Got that interview call? Great! Pat yourself on the back. And now it’s time to think about how you can land that job. There are obviously more people out there vying for the same position. So how do you make the cut? Read on for tips on how to make an impression, listen and respond appropriately at your job interview.
Be on time: Reach half an hour early rather than five minutes late for your interview. Punctuality is a mark of being professional. It means that you value your own time as well as other peoples’ time. Besides, your interviewer’s punctuality will also give you some idea about how organised and professional the company is.
Do your homework: Read up whatever you can about the company. Speak to your friends or relatives; they might give you some valuable insights. Keep yourself informed about the company’s latest achievements and current events. This will tell your interviewer that you are smart and well-informed.
Know your resume: Make sure that you read through your resume thoroughly before your interview. It is awkward to be questioned on things that you don’t remember.
Look professional: Good grooming is important to looking professional. Pay attention to your clothes, makeup and hairstyle. It’s always best to show up in formals for a job interview even if the company does not impose a formal dress code.
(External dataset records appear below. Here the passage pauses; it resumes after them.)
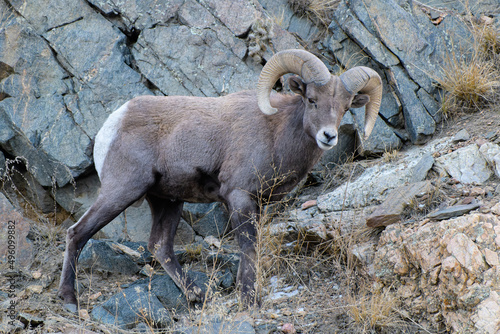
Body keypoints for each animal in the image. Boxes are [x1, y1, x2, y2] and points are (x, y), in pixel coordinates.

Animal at [58, 49, 382, 310]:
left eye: (345, 107)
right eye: (312, 100)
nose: (329, 136)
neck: (276, 132)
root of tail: (112, 124)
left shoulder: (257, 204)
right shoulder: (239, 196)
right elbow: (248, 247)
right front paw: (250, 302)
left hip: (167, 201)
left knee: (160, 246)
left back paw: (198, 296)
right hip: (122, 191)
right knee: (78, 233)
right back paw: (69, 301)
Wear light makeup since the interview is likely to be in the day. Keep your hairstyle simple, with your hair away from your eyes and cheeks. Gold or silver earrings that go with your dress but don’t take attention away from your face are appropriate. Get a pedicure and wear elegant, comfortable footwear.
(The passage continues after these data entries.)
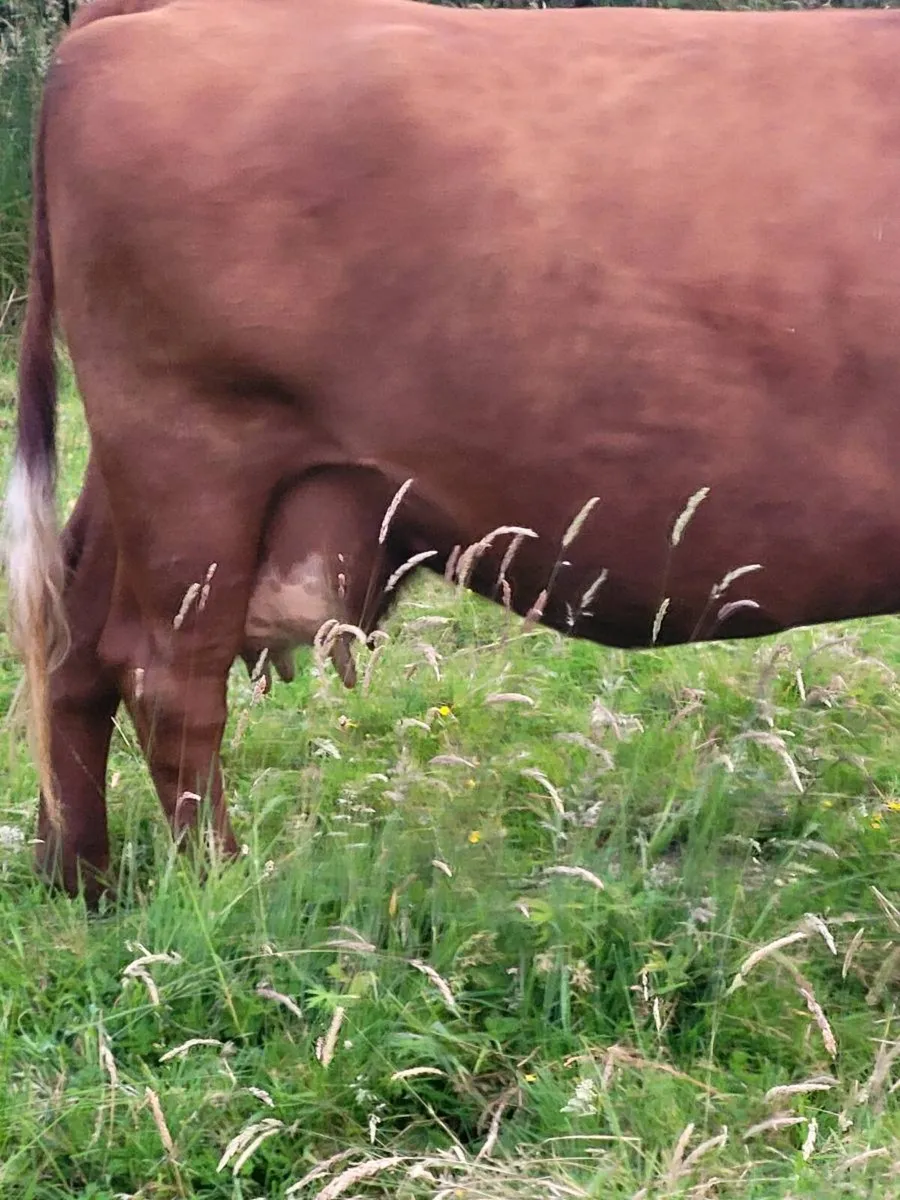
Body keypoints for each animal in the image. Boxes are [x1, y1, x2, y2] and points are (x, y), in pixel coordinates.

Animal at [5, 0, 900, 899]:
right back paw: (219, 888)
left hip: (141, 478)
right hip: (194, 457)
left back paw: (78, 879)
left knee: (73, 639)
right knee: (165, 677)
Body language: Sit, stand and walk erect. Throw your shoulders back to appear relaxed and confident. Make eye contact with your interviewer and give a firm handshake. This makes you appear trustworthy.
Don’t bend forward too much or put your elbows on the table when you speak. It might look like you’re trying too hard to please. Also, don’t use too many hand gestures while speaking. It is distracting and shows a lack of confidence. Be calm, composed and let your words speak for you.
Think before you speak: There might be some difficult questions – why you took a break or why you quit that job. Decide what you are going to tell your interviewer. Avoid gossiping about your previous employer. People don’t trust those who gossip. Saying that you were looking for better opportunities will suffice.
If you had personal problems or health issues, be brief and keep a positive tone.
In case you are unaware of something in your field of work, say that you don’t know. Saying “I’ve heard about it, but don’t know” will make you appear lazy. Don’t pretend to know – your interviewer will know it.
Listen well: You may have mentally rehearsed what you are going to say in certain situations. But it’s important to be open and listen to what your interviewer is actually saying. That can be the difference between a wrong answer and the correct one.